I believe the main cause of this was this post a couple months ago that had the word "Sex" in the title. It is far and away the most viewed post on this blog and it has completely skewered the search terms that people use to reach my blog. For example, looking at the past month people have arrived here via searches for:

"Fukuoka prostitute"
"Fukuoka sex
"Sex in Fukuoka
"Fukuoka brothel
"Nakasu red light district
"Nakasu Prostitution

These seem to obviously have been entered by people trying to find information on prostitutes in Fukuoka. One enterprising visitor confirms this with the most specific search:

"How to Find Prostitutes in Fukuoka"

Oh, my beautiful blog: who will weep for thee?

Another type of search that led someone to that same post was this one:

"Fuzoku on working visa"

Fuzoku you will recall is sex industry work. That exact search term was used 4 times to reach my blog, I guess by someone looking for information on whether such work would violate the terms of their visa. If that person is reading this: I think it probably would, but check with immigration.

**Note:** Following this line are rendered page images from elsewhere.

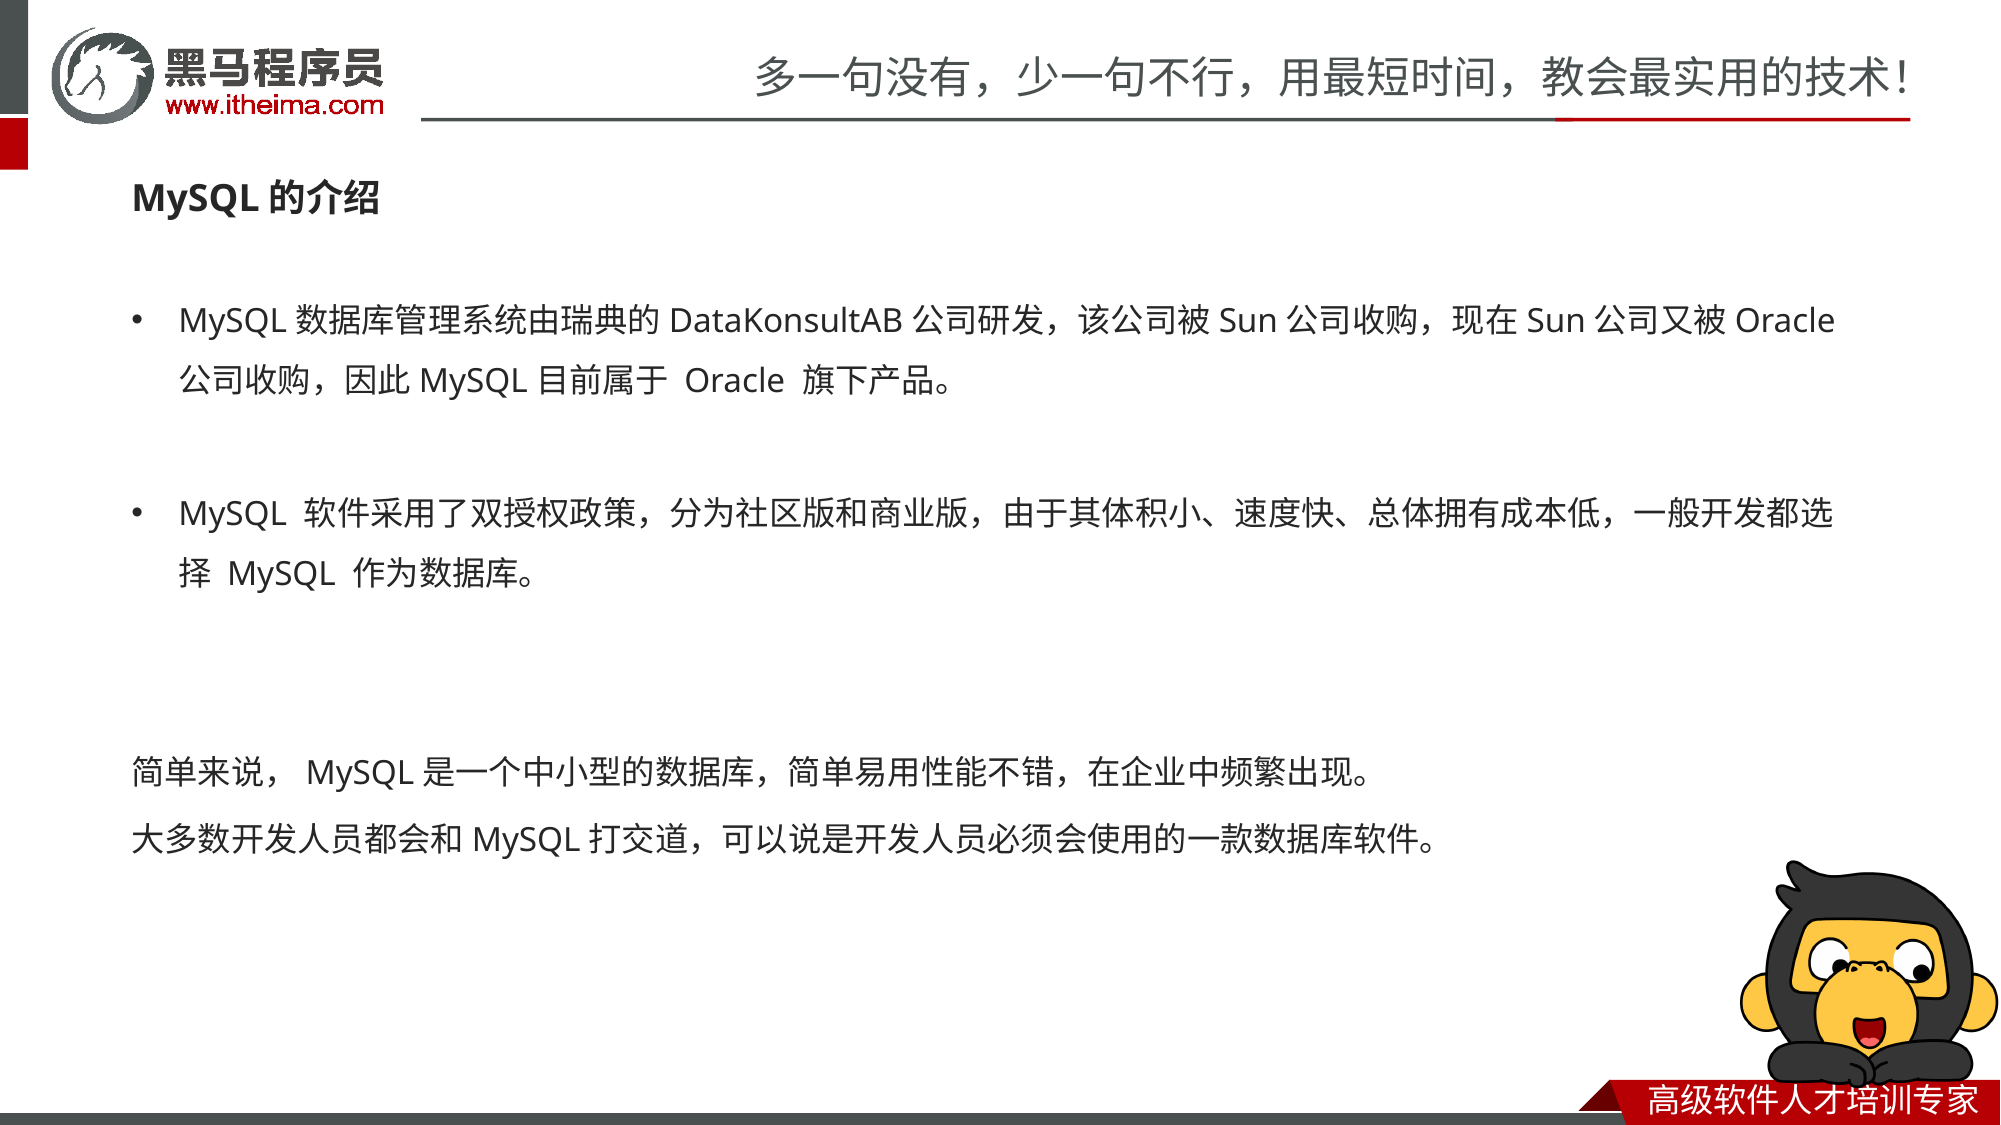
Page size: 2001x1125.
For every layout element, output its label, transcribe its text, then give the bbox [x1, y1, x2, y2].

picture [50, 26, 384, 125]
list MySQL的介绍 [116, 154, 1872, 239]
picture [1695, 787, 2000, 1125]
list MySQL数据库管理系统由瑞典的DataKonsultAB公司研发，该公司被Sun公司收购，现在Sun公司又被Oracle公司收购，因此MySQL目前属于 Oracle 旗下产品。 MySQL 软件采用了双授权政策，分为社区版和商业版，由于其体积小、速度快、总体拥有成本低，一般开发都选择 MySQL 作为数据库。 简单来说，MySQL是一个中小型的数据库，简单易用性能不错，在企业中频繁出现。 大多数开发人员都会和MySQL打交道，可以说是开发人员必须会使用的一款数据库软件。 [116, 271, 1872, 964]
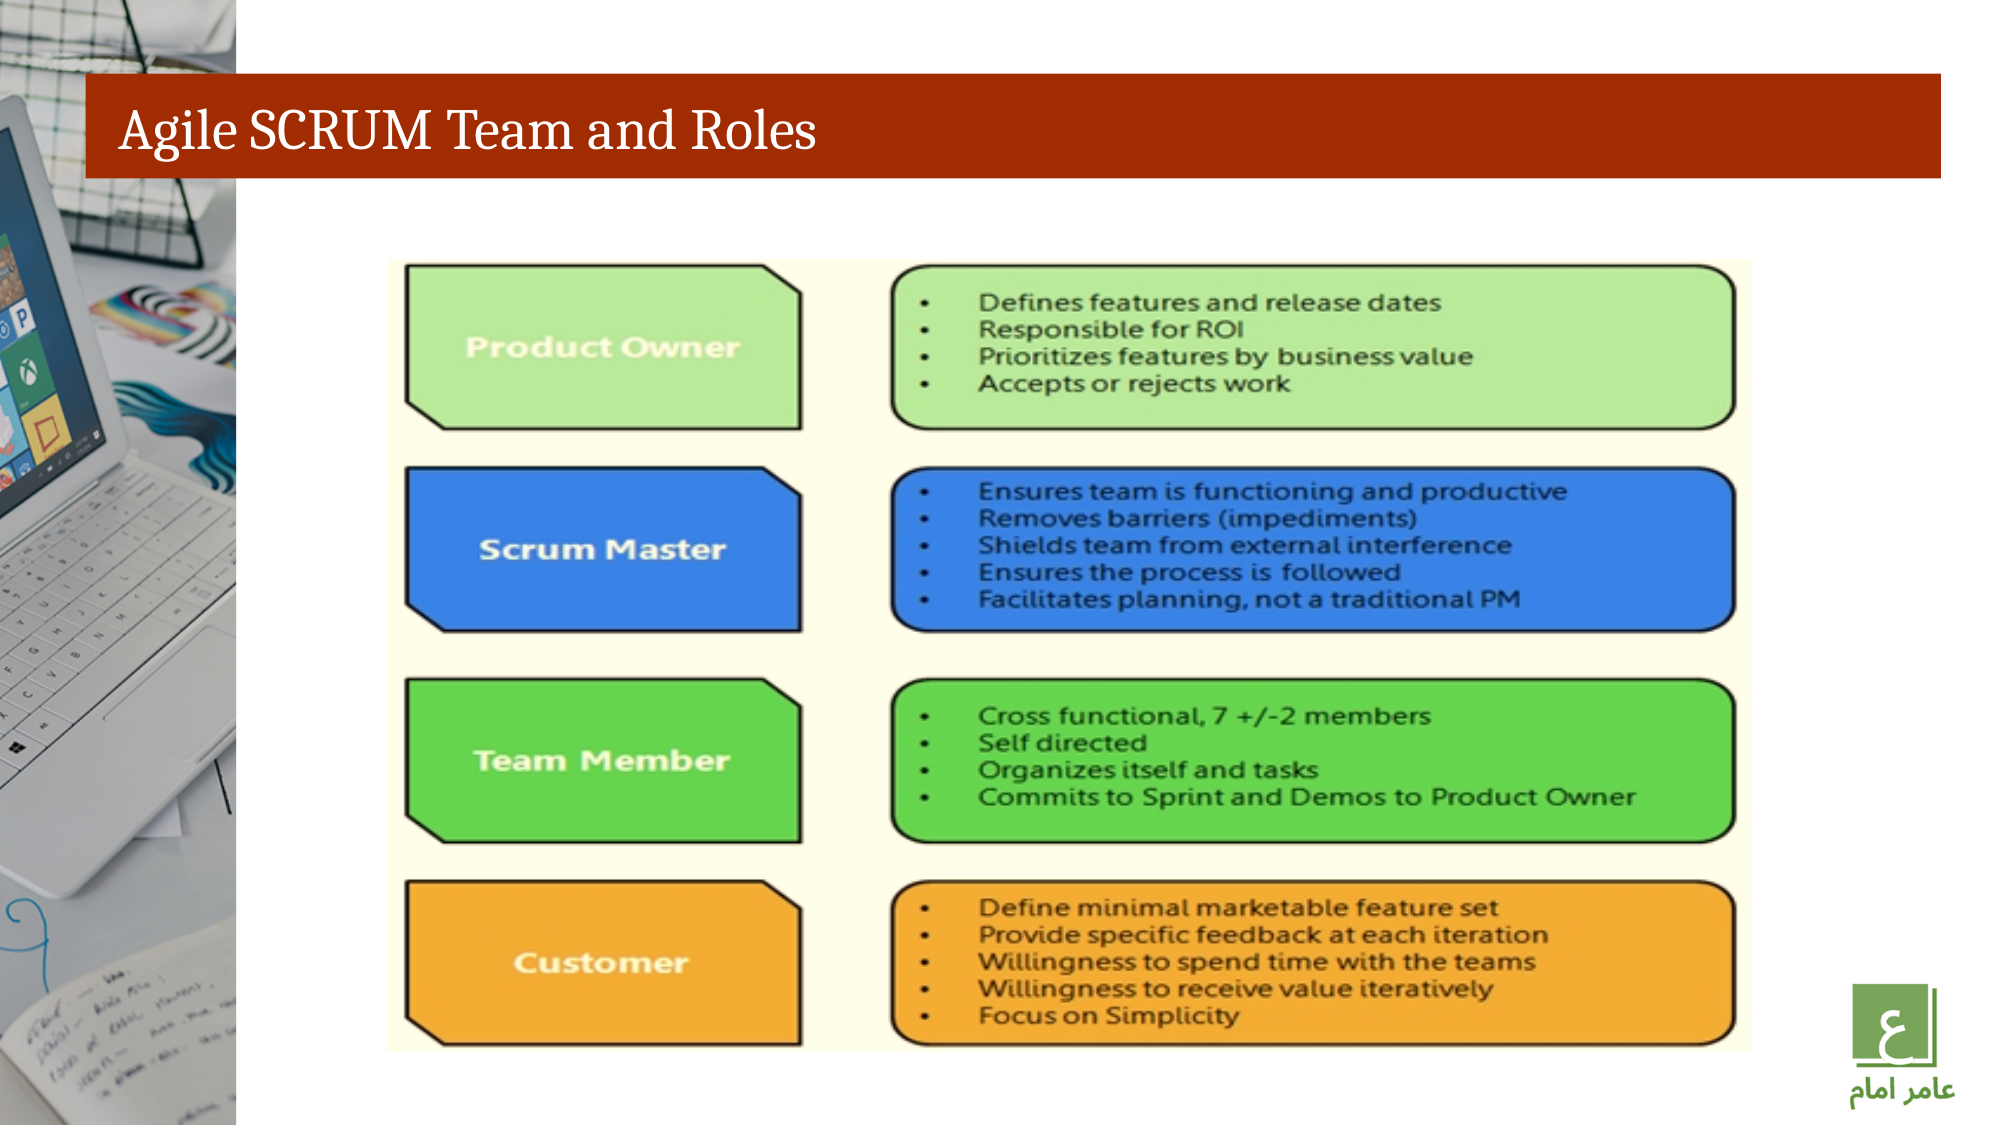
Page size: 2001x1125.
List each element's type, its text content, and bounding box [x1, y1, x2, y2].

picture [0, 0, 237, 1125]
picture [1819, 960, 1975, 1125]
title Agile SCRUM Team and Roles [85, 73, 1941, 179]
picture [387, 259, 1752, 1052]
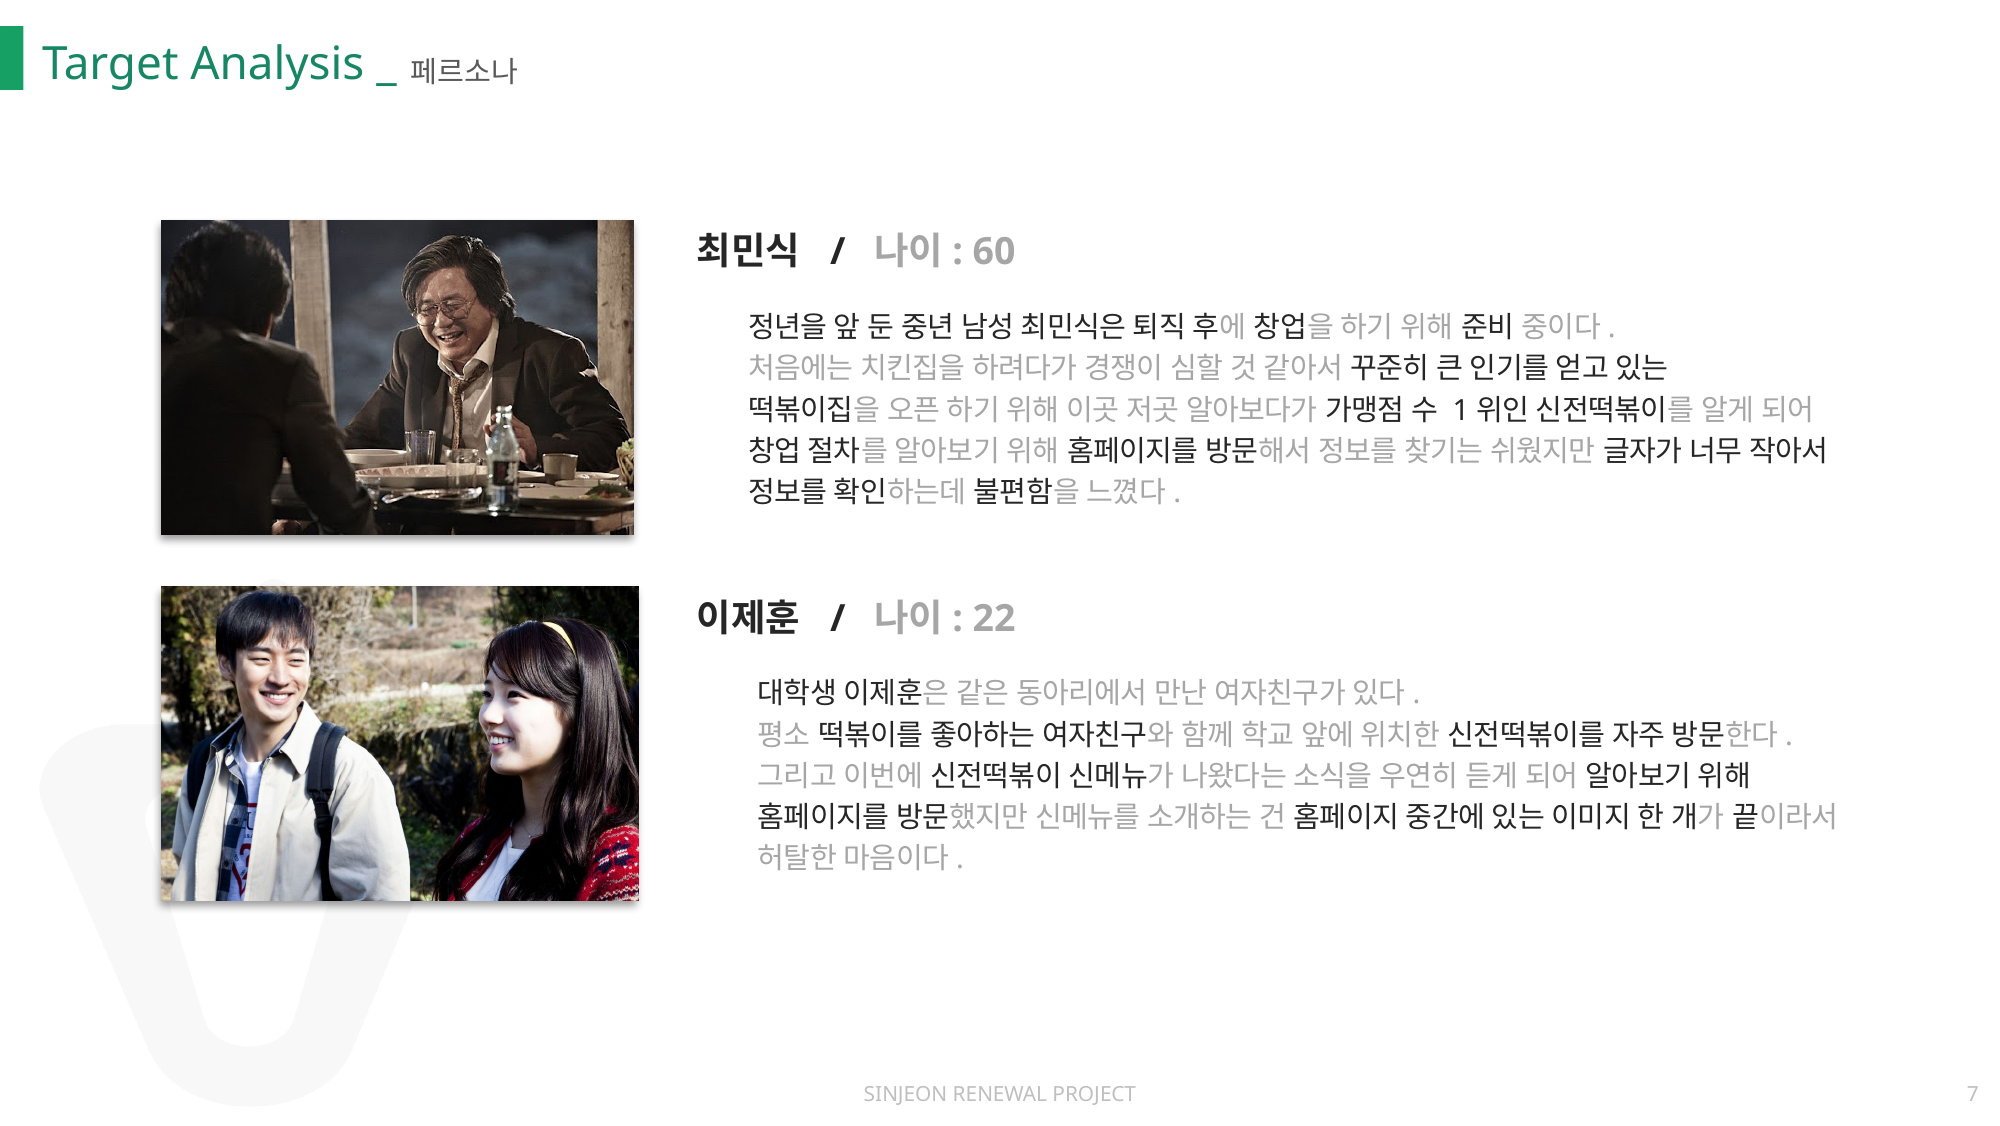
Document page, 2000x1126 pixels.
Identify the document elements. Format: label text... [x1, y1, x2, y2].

The most disturbing search has been this one:

"seansex 9 com"

I don't know or want to know what the hell that person was looking for, but the fact that they used it to reach this blog 3 times makes me somewhat uncomfortable.
Far and away the most amusing was this one that someone used in the last 24 hours:

"Hidden camera: Kansai women's bath"

Oh my god, I fell off my chair laughing when I saw that one. The person used it to reach this rather mundane post here. If you read it you'll notice that it has nothing to do with hidden cameras or women's baths but by some coincidence it happens to contain each of those words, scattered throughout the post.

Its entirely possible the person was doing research on something like the criminal invasion of the privacy rights of women in the Kansai area. Though that would be a generous interpretation of course.

I suppose that by putting all these search terms into a single post I am really inviting a wave of clicks. This will probably become my newest number one post in no time.